Irritable bowel syndrome (IBS) is a common intestinal problem that can cause cramps, gas, bloating, diarrhea, and constipation. It's sometimes called a "nervous stomach" or a "spastic colon." Certain foods can trigger the symptoms of IBS. So can anxiety, stress, and infections.
Although IBS can be uncomfortable and embarrassing for kids, it doesn't cause serious health problems. Doctors can help kids manage IBS symptoms with changes in diet and lifestyle. Sometimes doctors will prescribe medicines to help relieve symptoms.
Causes of IBS
The specific cause of IBS is unknown, though it tends to run in families. Kids with IBS may be more sensitive to belly pain, discomfort, and fullness than kids who don't have IBS. Some foods — like milk, chocolate, drinks with caffeine, gassy foods, and fatty foods — also tend to trigger IBS. Sometimes, people never find out what triggers their IBS symptoms.
Some kids with IBS tend to be more sensitive to stress and emotional upsets. Because nerves in the colon are linked to the brain, things like family problems, moving, taking tests, or even going on vacation can affect how the colon works.
Symptoms of IBS
People with IBS have belly pain or discomfort and a change in bowel habits (pooping). Other signs of IBS may include bloating, belching (burping), flatulence (farting), heartburn, nausea (feeling sick), and feeling full quickly.
IBS symptoms last for at least 3 months and include at least two of the following:
- pain or discomfort that feels better after a bowel movement
- pain or discomfort together with changes in how often a person has to go to the bathroom
- pain or discomfort along with changes in the way the stool (poop) normally looks. Some people get constipated and their stools become hard (and difficult to pass). Others have diarrhea.
There is no specific test for IBS. Doctors usually diagnose it by asking about symptoms and by doing a physical exam. Your doctor will also want to know if anyone in the family has IBS or other gastrointestinal problems.
Answering questions about things like gas and diarrhea can be embarrassing for kids. Assure your child that the doctor deals with issues like this every day and needs the information to help your child feel better.
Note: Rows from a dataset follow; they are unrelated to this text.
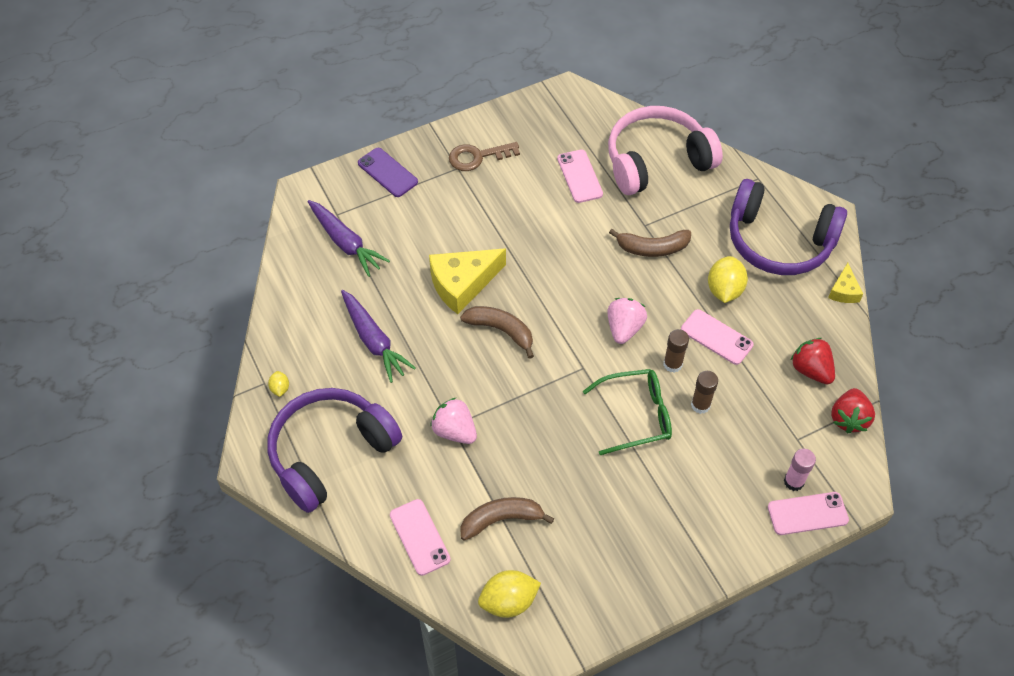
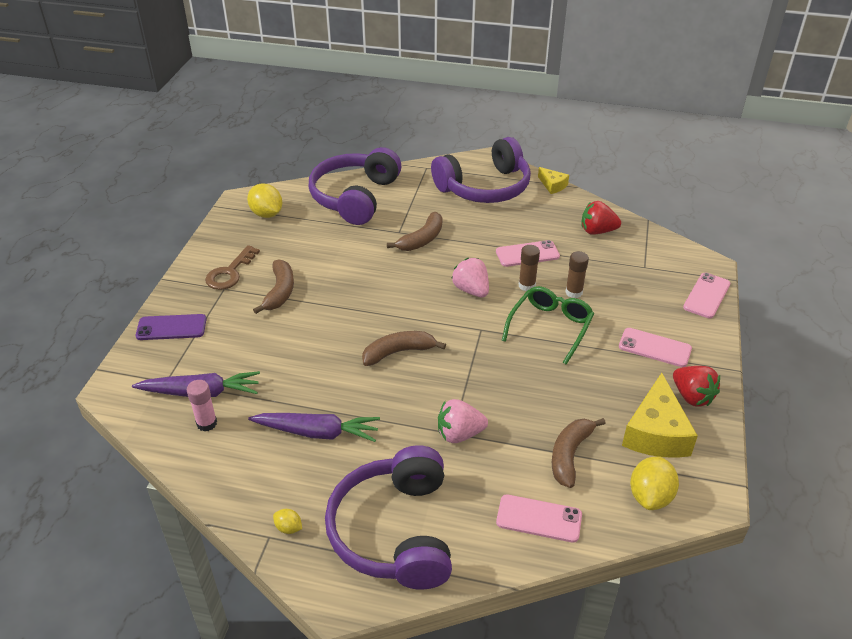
camera: 50 degrees left, 15 degrees down
(462, 284) = (330, 348): yellow cheese -> yellow cheese (656, 432)
(489, 204) = (280, 292): none -> brown banana
(579, 176) = (318, 236): pink phone -> pink phone (654, 348)
(656, 161) = (355, 197): pink headphones -> purple headphones
(724, 290) = (494, 229): yellow lemon -> yellow lemon (267, 214)
(793, 481) = (676, 287): pink glue stick -> pink glue stick (207, 423)
(848, 418) = (650, 237): red strawberry -> red strawberry (692, 396)

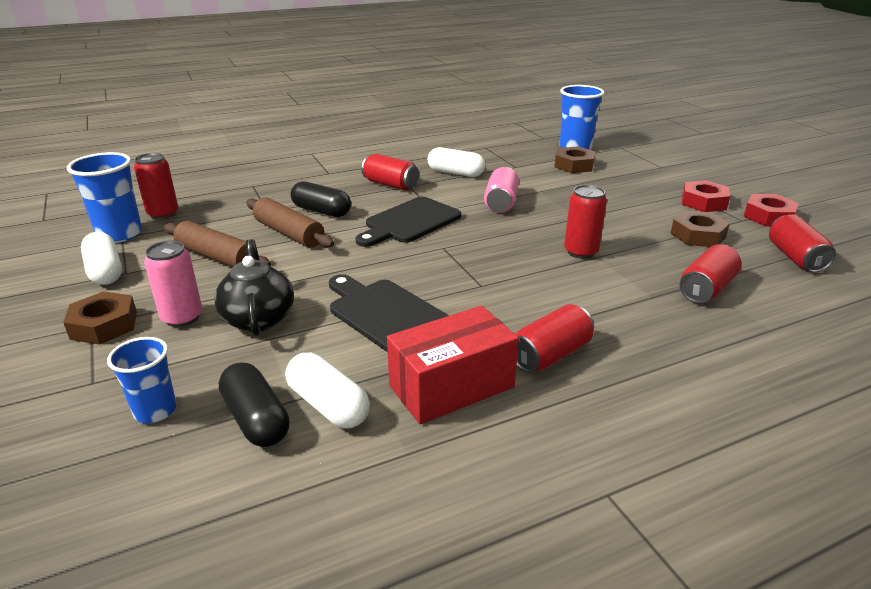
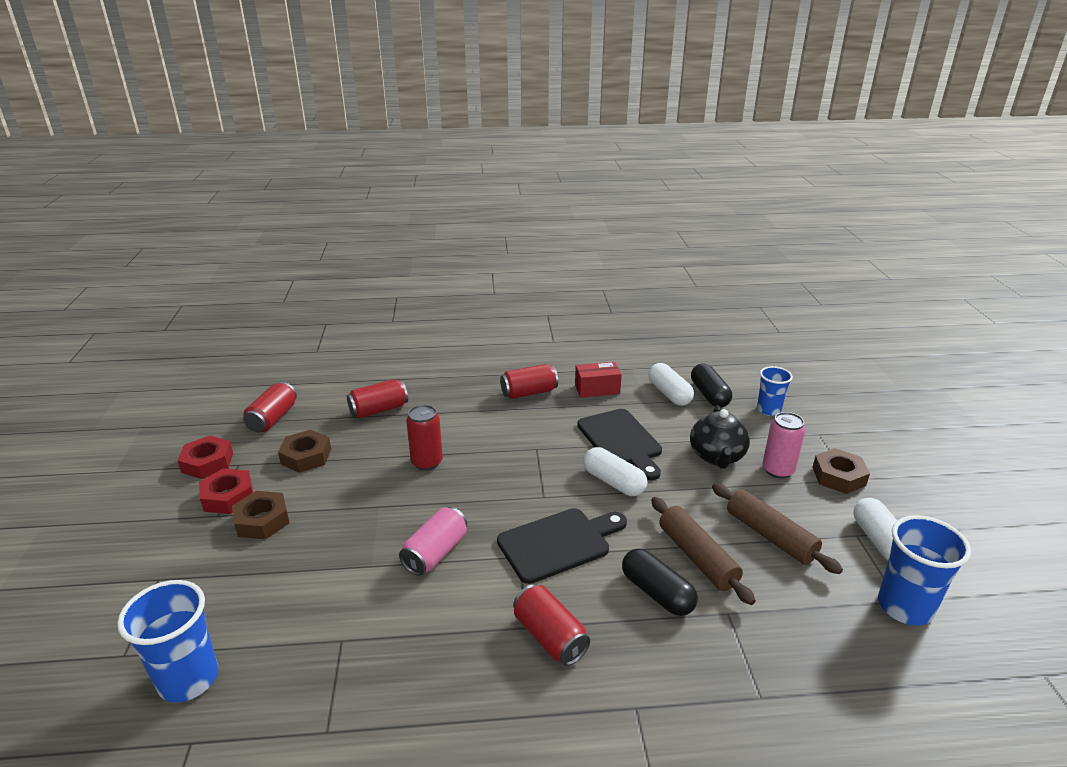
camera: 160 degrees left, 0 degrees up
(163, 214) = (871, 643): red can -> none
(451, 386) = (597, 389): red box -> red box, size x0.65
(455, 173) = (441, 645): white capsule -> white capsule (613, 482)
(574, 165) = (260, 617): brown nut -> brown nut (262, 520)

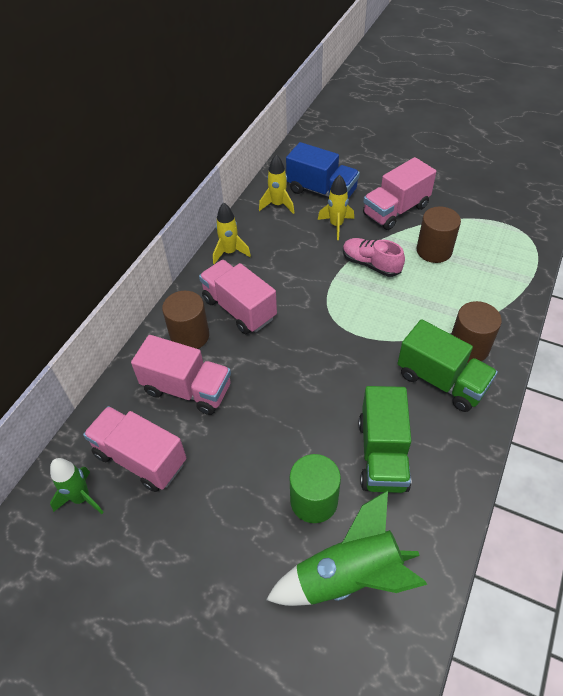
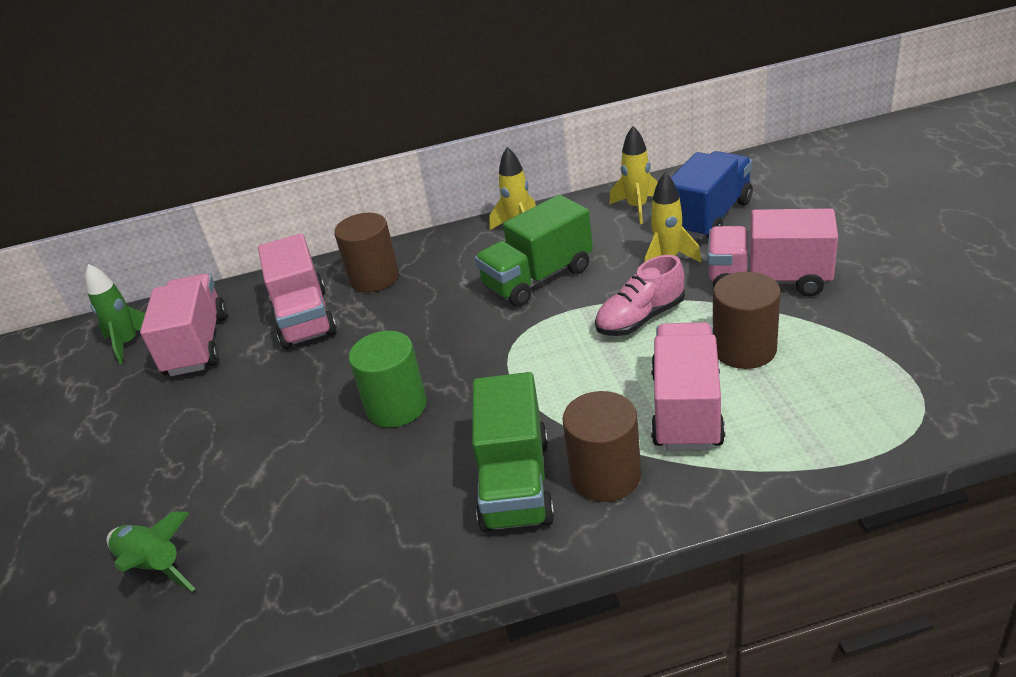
camera: 55 degrees right, 15 degrees down
(239, 309) = (446, 281): pink truck -> pink truck (686, 409)
(314, 500) = (235, 483): green cylinder -> green cylinder (396, 406)
(321, 191) = (709, 217): blue truck -> blue truck turned 135 degrees counterclockwise
(348, 576) = (154, 566): green rocket -> green rocket, size x0.62
(371, 264) = (640, 318): pink shoe -> pink shoe turned 120 degrees counterclockwise
(382, 454) = (346, 498): green truck -> green truck (538, 278)

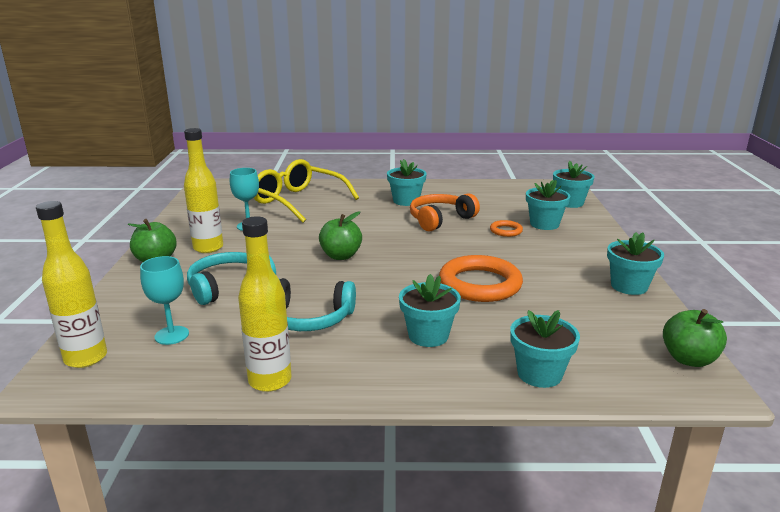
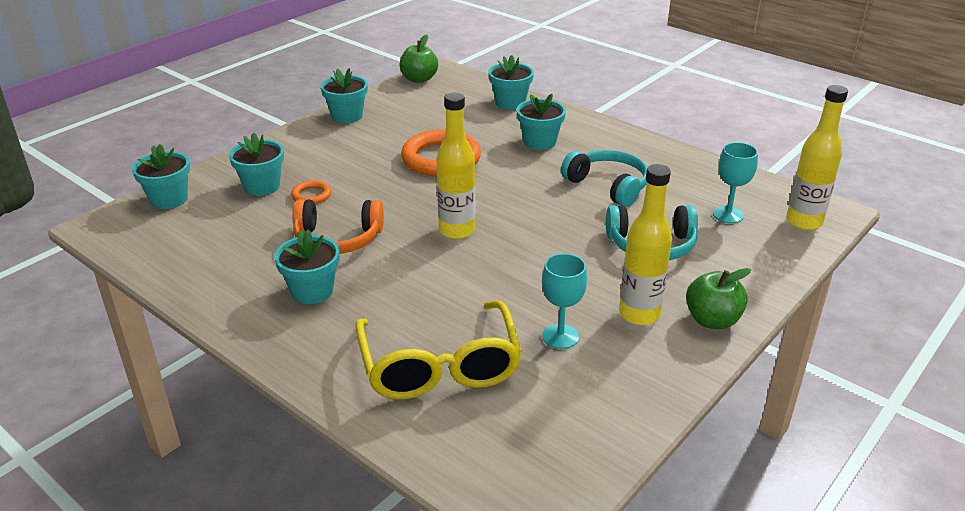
camera: 140 degrees left, 10 degrees up
(270, 381) = (673, 157): yellow bottle -> yellow bottle (457, 230)
(341, 256) = (509, 236): green apple -> none

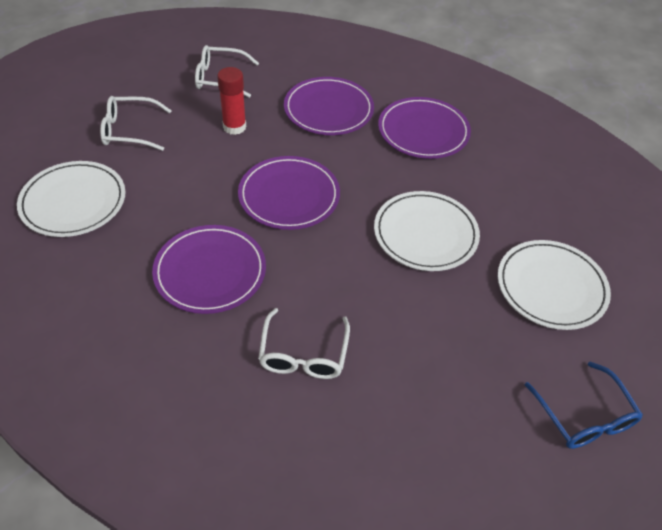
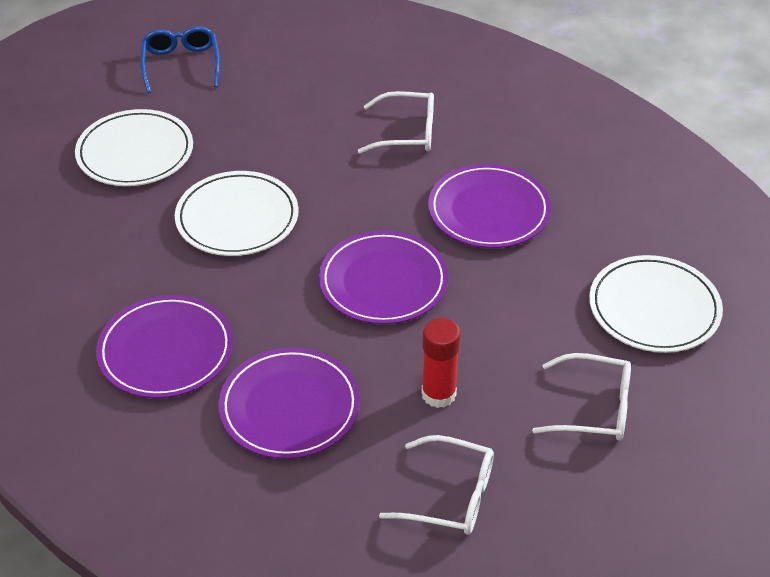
camera: 165 degrees left, 5 degrees down
(303, 354) = (406, 132): white glasses -> white glasses turned 75 degrees clockwise

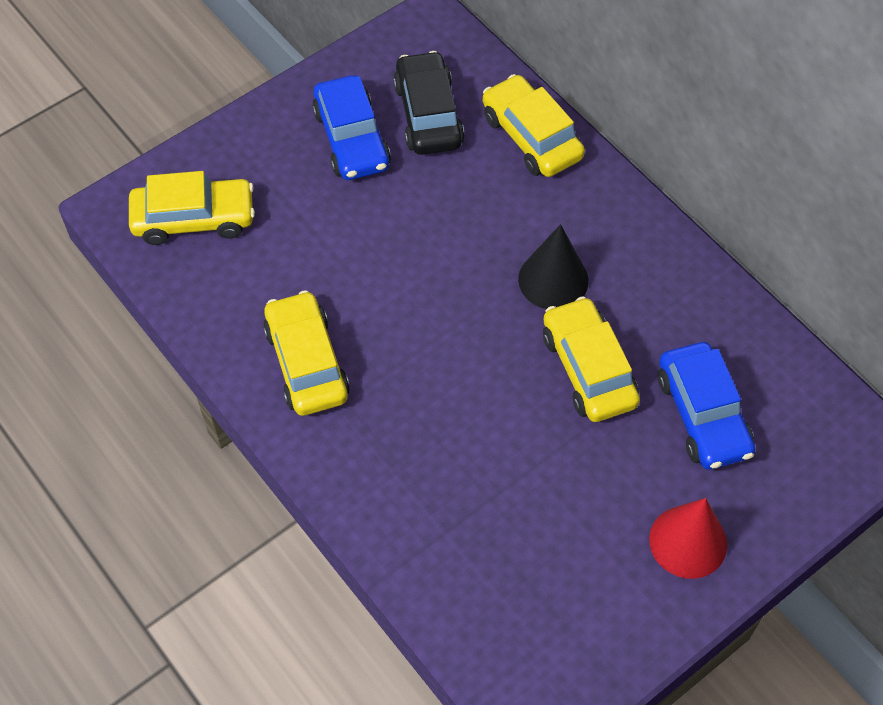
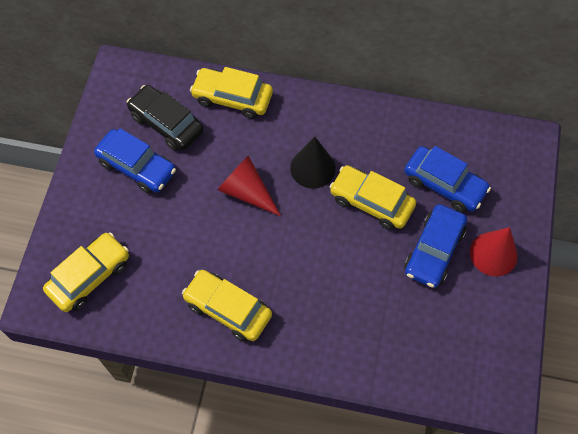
camera: 40 degrees left, 5 degrees up
(449, 251) = (246, 191): none -> red cone
(613, 481) = (434, 250): none -> blue car

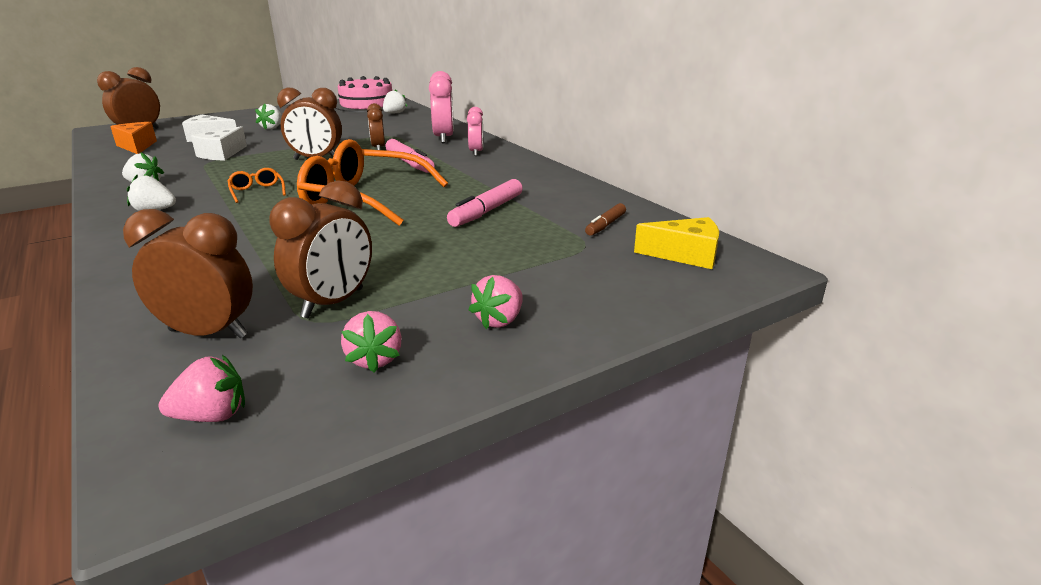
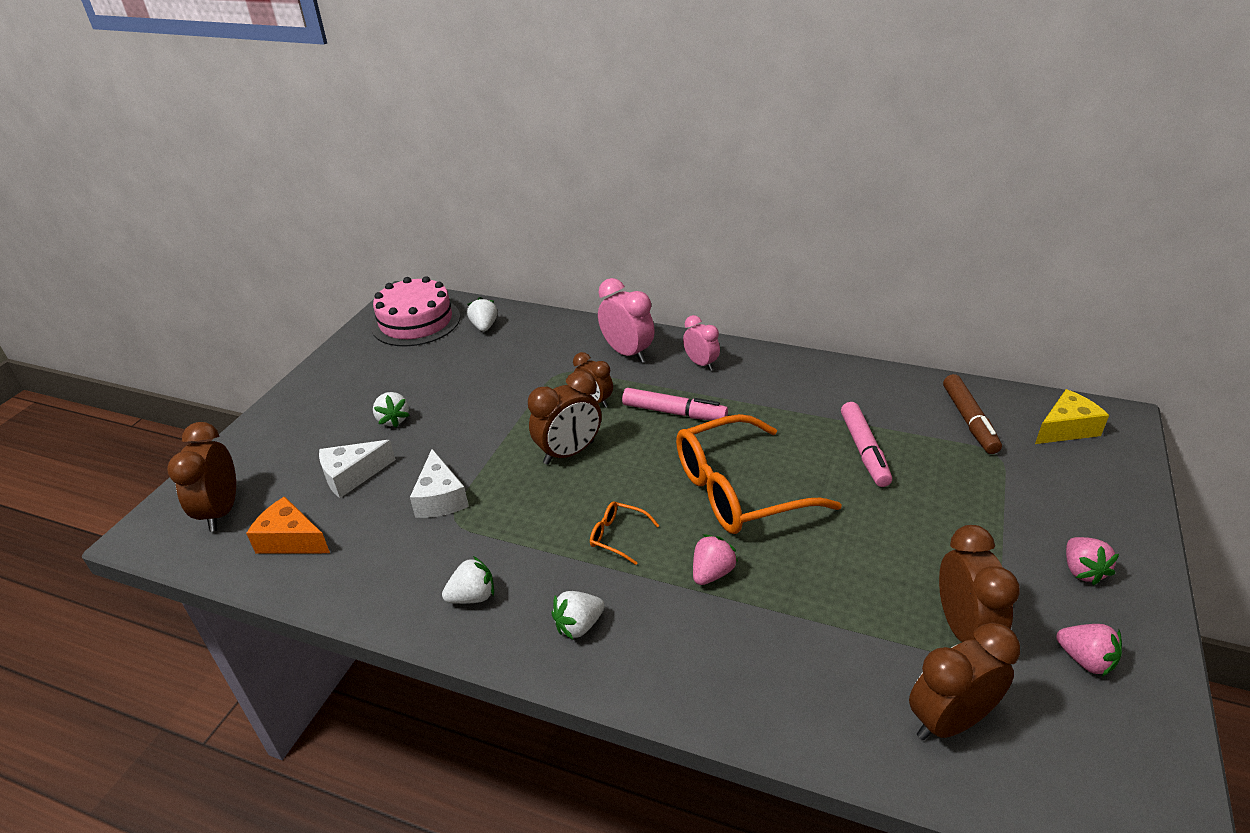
camera: 35 degrees left, 10 degrees up
(212, 416) = (1098, 779): pink strawberry -> pink strawberry (712, 573)
(605, 225) = (969, 420): brown marker -> brown marker, size x1.61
The doctor may suggest that you help your child keep a food diary to see if certain foods trigger IBS symptoms. The doctor may also ask about stress at home and at school.
Most of the time, doctors don't need medical tests to diagnose IBS, but sometimes they order blood and stool (poop) tests, X-rays, or other tests to make sure another medical problem is not causing the trouble.
There's no cure for IBS. But many things can help reduce IBS symptoms, including:
- Changes in eating. Some kids with IBS find that careful eating helps reduce or get rid of IBS symptoms. Your child might have to avoid milk and dairy products, drinks with caffeine, gassy foods, or other foods that seem to trigger the symptoms. Some people with IBS feel better when they eat smaller, more frequent meals.
- Changes in lifestyle. If your child's IBS seems to be related to stress, talk about what you can do to help manage pressures related to school, home, or friends.
- Regular exercise. Exercise can help digestion. It's also a great stress reliever.
- Medicines. Doctors sometimes prescribe medicines to treat diarrhea, constipation, or cramps. Antidepressants may help some people with pain management and depression. Talk with your doctor before giving a child with IBS any over-the-counter medicines for diarrhea, constipation, cramps, or other digestive problems.
- Counseling and coping strategies. If your child has a lot of anxiety or seems depressed, your doctor might recommend a child psychologist or therapist. Therapy, hypnosis, breathing exercises, or other relaxation techniques can help some people manage IBS.
IBS can affect your child's quality of life. Talk with your doctor about ways to manage IBS to help your child lead an active and healthy life.